(site)
A reference implementation homeserver for the research anonymity protocol DistoRt (designed by JS Légaré), with message broadcasting performed over IPFS. The homeserver is created with Node.js and stores its data to a MongoDB database. It can be interacted with remotely through REST API calls. A privately managed IPFS node must be exposed to the homeserver for pushing and receiving messages.
DistoRt provides both anonymity and confidentiality. This means that both the recipients and contents of messages are hidden from anyone monitoring the communication.
This is achieved through the use of public-key cryptography and a broadcast network. Messages are encrypted using the public key of the recipient and broadcast over the network to all participants.

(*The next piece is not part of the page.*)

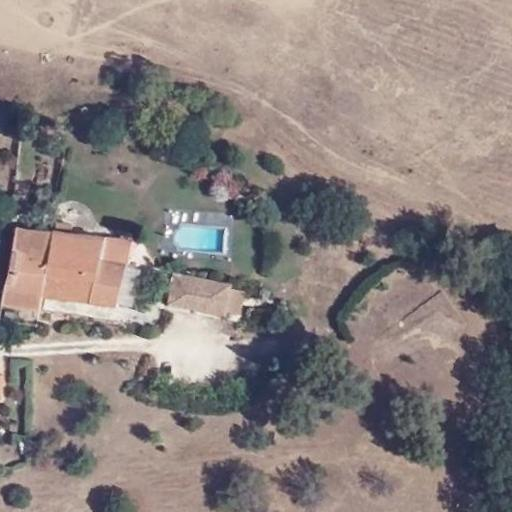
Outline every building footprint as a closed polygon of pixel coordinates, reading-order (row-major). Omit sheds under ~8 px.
[(110,265),(114,241),(69,233),(69,228),(52,224),(51,232),(12,226),(0,294),(0,299),(39,307),(40,297),(120,308),(125,268),(110,265)] [(129,244),(114,241),(110,265),(125,268),(129,244)] [(144,272),(125,268),(120,308),(136,311),(144,272)] [(175,279),(170,309),(210,316),(215,285),(175,279)] [(215,285),(210,316),(229,318),(234,293),(235,288),(215,285)] [(246,296),(234,293),(229,318),(243,320),(246,296)]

Since the message was encrypted to a specific key, only intended target will be able to decrypt and read the contents. Furthermore, since the message was broadcast, any one of the peers on the channel
could potentially be the target of the message, providing receiver anonymity. In addition, messages are broadcast exactly once every 5 minutes to ensure that anonymity can be preserved even when an attacker is
listening for patterns in timing between outgoing messages.
Run docker-compose up to launch containers for a private MongoDB database, contained IPFS node, and the distort homeserver (exposing the configured port; default is 6945).
Can be easily built with make && npm install then launched with npm start. In this instance you are responsible for having a private MongoDB database and IPFS node that the homeserver can access.
This will require manual configuration of the config.json file, documentation for which can be found here.
More detailed documentation overviewing the servers function and the REST API can be found here.
- It is highly recommended to join anonymity group
パンuntil there are enough large-scale anonymity groups that safe alternatives exist (which admittedly is a bit of a chicken-and-the-egg situation) - While the REST API calls offer no end-to-end encryption of their own between the client and server, it is highly recommended to create a reverse proxy in front of the server, using HTTPS with a signed certificate. The certificates can be signed either by a recognized Certificate Authority (eg., Lets Encrypt) or be self-signed. If self-signing, ensure that the client trusts the certificate.